Yesterday the U.S. Department of Labor announced
that the U.S. Trade Representative formally requested ministerial consultations with Bahrain regarding
shortcomings in Bahraini labor law related to freedom of association
and protection from discrimination.
While such a step was recommended in USDOL's December 2012 report, the
request must be formally made per diplomatic protocol in order for the process to begin. In the
March 2013 National Advisory Committee at USDOL, USTR explained that it
wanted to give the Bahraini Government an opportunity to rectify the
situation before proceeding formally.
USTR's letter to the Bahraini Government is particularly
interesting given the robust interpretation of language in the
U.S.-Bahrain FTA's labor chapter that the trading partners must strive to ensure
that rights enshrined in the ILO Declaration on Fundamental Rights at
Work are recognized and protected by law. The "strive to ensure"
language has been criticized as being too weak to result in meaningful
protection and promotion of rights, but its usage in the USTR's letter
indicates that meaningful rights protection can derive from the
obligation. Such a robust interpretation of the "strive to
ensure" language implies a distinction between a country not having the
institutional or budgetary capacity to recognize and protect rights but
making a "good college try" and a country that does not appear to be
trying at all.
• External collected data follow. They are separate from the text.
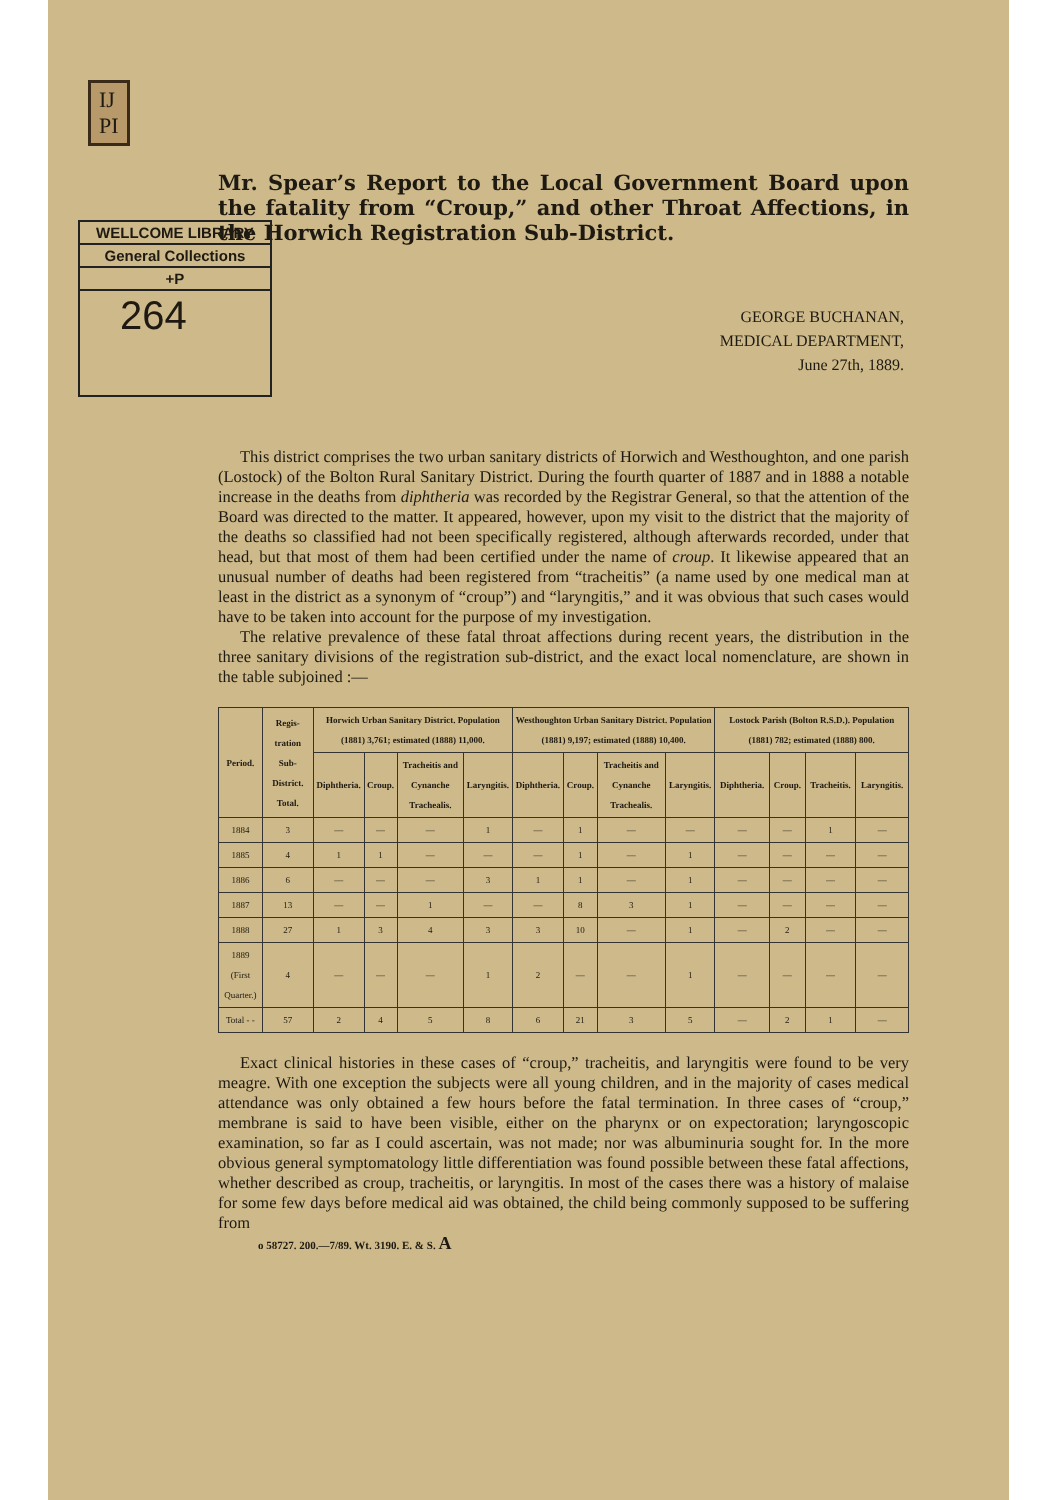IJ
PI
WELLCOME LIBRARY
General Collections
+P
264
Mr. Spear’s Report to the Local Government Board upon the fatality from “Croup,” and other Throat Affections, in the Horwich Registration Sub-District.
GEORGE BUCHANAN,
MEDICAL DEPARTMENT,
June 27th, 1889.
This district comprises the two urban sanitary districts of Horwich and Westhoughton, and one parish (Lostock) of the Bolton Rural Sanitary District. During the fourth quarter of 1887 and in 1888 a notable increase in the deaths from diphtheria was recorded by the Registrar General, so that the attention of the Board was directed to the matter. It appeared, however, upon my visit to the district that the majority of the deaths so classified had not been specifically registered, although afterwards recorded, under that head, but that most of them had been certified under the name of croup. It likewise appeared that an unusual number of deaths had been registered from “tracheitis” (a name used by one medical man at least in the district as a synonym of “croup”) and “laryngitis,” and it was obvious that such cases would have to be taken into account for the purpose of my investigation.
The relative prevalence of these fatal throat affections during recent years, the distribution in the three sanitary divisions of the registration sub-district, and the exact local nomenclature, are shown in the table subjoined :—
| Period. | Regis-tration Sub-District. Total. | Horwich Urban Sanitary District. Population (1881) 3,761; estimated (1888) 11,000. | | | | Westhoughton Urban Sanitary District. Population (1881) 9,197; estimated (1888) 10,400. | | | | Lostock Parish (Bolton R.S.D.). Population (1881) 782; estimated (1888) 800. | | | |
| --- | --- | --- | --- | --- | --- | --- | --- | --- | --- | --- | --- | --- | --- |
| | | Diphtheria. | Croup. | Tracheitis and Cynanche Trachealis. | Laryngitis. | Diphtheria. | Croup. | Tracheitis and Cynanche Trachealis. | Laryngitis. | Diphtheria. | Croup. | Tracheitis. | Laryngitis. |
| 1884 | 3 | — | — | — | 1 | — | 1 | — | — | — | — | 1 | — |
| 1885 | 4 | 1 | 1 | — | — | — | 1 | — | 1 | — | — | — | — |
| 1886 | 6 | — | — | — | 3 | 1 | 1 | — | 1 | — | — | — | — |
| 1887 | 13 | — | — | 1 | — | — | 8 | 3 | 1 | — | — | — | — |
| 1888 | 27 | 1 | 3 | 4 | 3 | 3 | 10 | — | 1 | — | 2 | — | — |
| 1889 (First Quarter.) | 4 | — | — | — | 1 | 2 | — | — | 1 | — | — | — | — |
| Total - - | 57 | 2 | 4 | 5 | 8 | 6 | 21 | 3 | 5 | — | 2 | 1 | — |
Exact clinical histories in these cases of “croup,” tracheitis, and laryngitis were found to be very meagre. With one exception the subjects were all young children, and in the majority of cases medical attendance was only obtained a few hours before the fatal termination. In three cases of “croup,” membrane is said to have been visible, either on the pharynx or on expectoration; laryngoscopic examination, so far as I could ascertain, was not made; nor was albuminuria sought for. In the more obvious general symptomatology little differentiation was found possible between these fatal affections, whether described as croup, tracheitis, or laryngitis. In most of the cases there was a history of malaise for some few days before medical aid was obtained, the child being commonly supposed to be suffering from
o 58727. 200.—7/89. Wt. 3190. E. & S. A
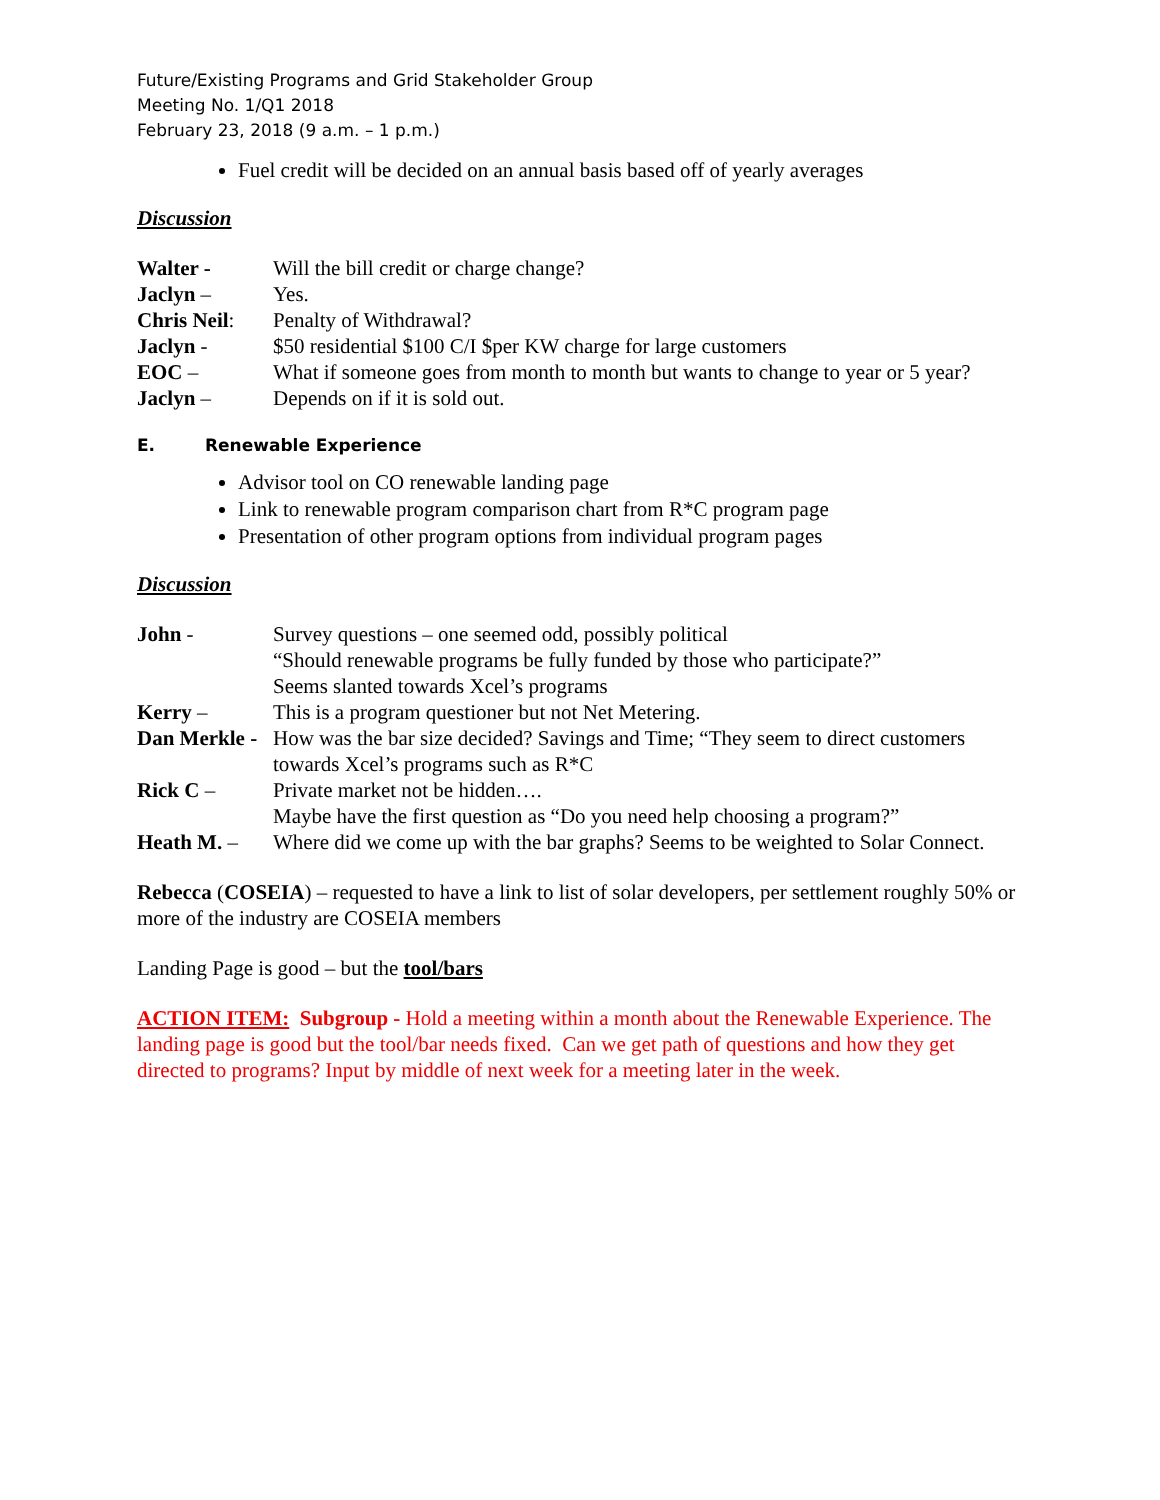Future/Existing Programs and Grid Stakeholder Group
Meeting No. 1/Q1 2018
February 23, 2018 (9 a.m. – 1 p.m.)
Fuel credit will be decided on an annual basis based off of yearly averages
Discussion
Walter - Will the bill credit or charge change?
Jaclyn – Yes.
Chris Neil:
Penalty of Withdrawal?
Jaclyn - $50 residential $100 C/I $per KW charge for large customers
EOC – What if someone goes from month to month but wants to change to year or 5 year?
Jaclyn – Depends on if it is sold out.
E. Renewable Experience
Advisor tool on CO renewable landing page
Link to renewable program comparison chart from R*C program page
Presentation of other program options from individual program pages
Discussion
John - Survey questions – one seemed odd, possibly political
“Should renewable programs be fully funded by those who participate?”
Seems slanted towards Xcel’s programs
Kerry – This is a program questioner but not Net Metering.
Dan Merkle - How was the bar size decided? Savings and Time; “They seem to direct customers towards Xcel’s programs such as R*C
Rick C – Private market not be hidden….
Maybe have the first question as “Do you need help choosing a program?”
Heath M. – Where did we come up with the bar graphs? Seems to be weighted to Solar Connect.
Rebecca (COSEIA) – requested to have a link to list of solar developers, per settlement roughly 50% or more of the industry are COSEIA members
Landing Page is good – but the tool/bars
ACTION ITEM: Subgroup - Hold a meeting within a month about the Renewable Experience. The landing page is good but the tool/bar needs fixed. Can we get path of questions and how they get directed to programs? Input by middle of next week for a meeting later in the week.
Given the lack of meaningful legal protections for
freedom of association in Bahraini law and the fact that that Bahrain
does not have legislation prohibiting workplace discrimination, it
appears the trading partner has fallen on the wrong side of this
distinction.
If the two trading partners are unable to resolve the
matter through ministerial consultations, a Subcommittee on
International Labor Affairs will be convened.